■ **Testo di partenza**:

* * * * *

La natura derivativa della cultura popolare occidentale moderna è diventata essa stessa un cliché, da sfruttare per profitto intellettuale e finanziario. Ma il punto è valido e mi sembra legato alla fine dell’idea di futuro, di cui ha scritto il compianto Mark Fisher. Non c’è nuovo sviluppo, ma solo sfruttamento infinito del passato. Perché investire quando si possono sfruttare le risorse esistenti? Perché sviluppare un suono proprio quando si può semplicemente inventare un suono con riferimenti furbi e consapevoli ai suoni di altri nel passato? Oggi è forse difficile immaginare che la musica popolare possa essere stata innovativa, ma lo è stata. La musica popolare del 1920 era molto diversa da quella del 1940 o del 1960, in parte perché molta musica era ancora dal vivo e quindi in continuo sviluppo. E tra l’inizio degli anni ’60 e la metà degli anni ’70, la musica popolare ha attraversato un periodo esplosivo di innovazione, per una serie di ragioni sociali e tecnologiche che sarebbe troppo lungo approfondire in questa sede. Di certo, chiunque abbia ascoltato i Beatles o Bob Dylan per la prima volta deve aver avuto la stessa reazione da brivido: che diavolo è? A queste sonorità innovative ne seguirono rapidamente altre: l’elettronica, l’heavy rock, il reggae, il folk revival, il jazz rock, il progressive di qua e di là, e naturalmente un numero spropositato di cantautori. Gran parte di tutto questo era inevitabilmente spazzatura, ma c’era uno zoccolo duro di innovazione sfolgorante che ancora oggi sta dando i suoi frutti per l’industria del campionamento.

* * * * *

■ **Voci riportate**:
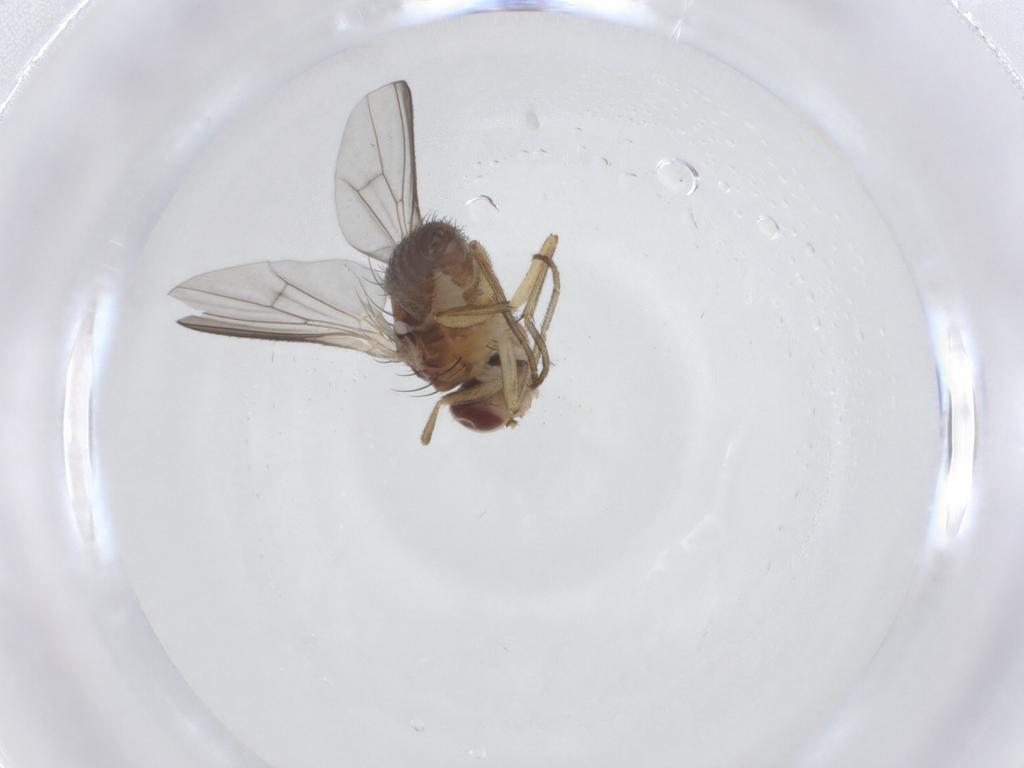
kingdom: Animalia
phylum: Arthropoda
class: Insecta
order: Diptera
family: Heleomyzidae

* * * * *

■ **Problema**: Rendi in inglese questa frase del testo sulla musica popolare: «Oggi è forse difficile immaginare che la musica popolare possa essere stata innovativa, ma lo è stata.»

■ **Risposta scritta**: Today it is perhaps hard to imagine that popular music could have been innovative, but it was.